## Check your understanding
(1) Please translate this sentence from the essay about the Wizard below into Spanish: "The Wizard has no special powers, and he cannot change form."
(2) Resume the essay about the Wizard below with a new paragraph that follows on from its last sentence.

## Source document
+++

Everyone has illusions about the Wizard. The Witch of the North calls him “the Great Wizard” who is “more powerful than the rest of us together” (12). The farmer says he “can take on any form he wishes” (76). The Wizard has no special powers, and he cannot change form. He is a pretender: someone “who makes a false show.”1 To Dorothy and her friends, he appears as “an enormous head” (87), a “lovely lady” (91), a “terrible Beast” (93), and a “Ball of Fire” (94). They are fooled by the Wizard because he is a master of illusion. He deceives people not only with false appearances, but also by keeping his distance from them. The farmer says, “the Great Wizard does not like to see anyone” (77). This is because the more people who see him, the greater the chance someone will discover who he actually is.

The Wizard creates illusions not only about himself but also the Emerald City he rules. When Dorothy and her friends meet the Guardian of the Gates, he tells them, “you must put on the spectacles” (79). These green-tinted glasses distort people’s perception of reality. While wearing them, Dorothy is “dazzled by the brilliancy of the wonderful city” (82) because the spectacles create the illusion that everything in the city is green. The color green suggests life and the growth of the natural world. Although the people “seemed happy and contented and prosperous” (83), the appearance of something is not always the reality. The Wizard has tricked the people into believing their city is glorious and prosperous.

+++

## Recorded data

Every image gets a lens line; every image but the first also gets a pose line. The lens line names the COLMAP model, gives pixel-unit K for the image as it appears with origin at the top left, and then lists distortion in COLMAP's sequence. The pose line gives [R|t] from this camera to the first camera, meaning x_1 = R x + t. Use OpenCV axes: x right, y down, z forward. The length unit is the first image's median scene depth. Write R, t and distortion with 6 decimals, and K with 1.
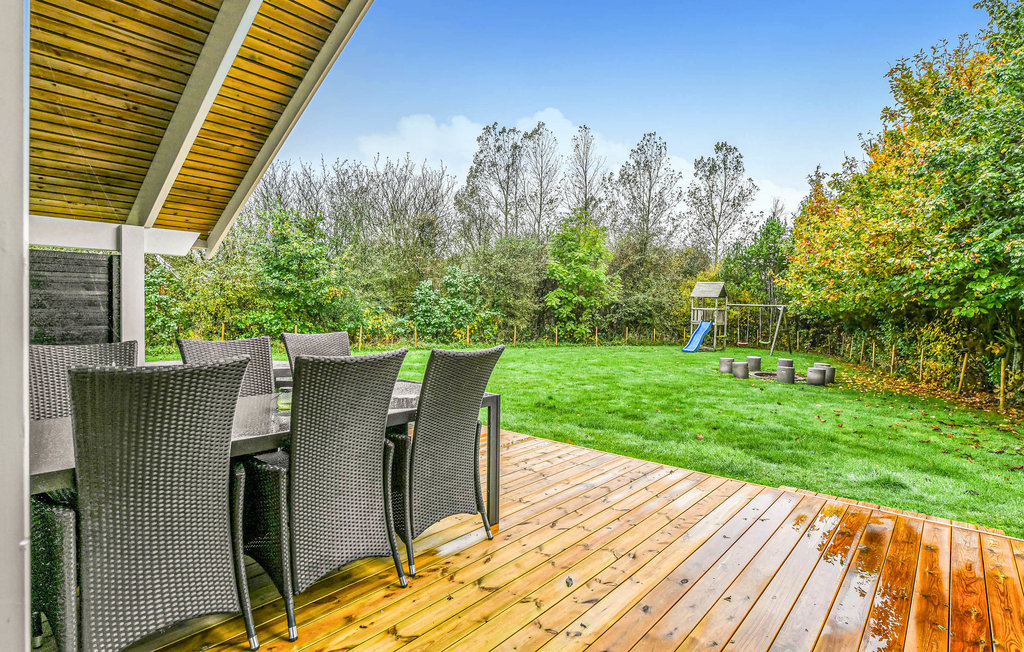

+++

## Response list
(1) El Mago no tiene poderes especiales y no puede cambiar de forma.

(2)
The Wizard also tricks Dorothy and her friends, taking advantage of their deepest desires. Dorothy asks him to send her back to Kansas; the Scarecrow asks him to “put brains in [his] head instead of straw” (92); the Tin Woodman asks for “a heart that [he] may be as other men” (93); and the Lion asks for courage so that he can “become the King of Beasts” (95). The Wizard promises to grant their requests if they will do one thing for him: kill the Wicked Witch of the West. Dorothy and her friends agree to his terms and become a band of assassins. The Wizard manipulates Dorothy with false promises in order to have his enemy destroyed.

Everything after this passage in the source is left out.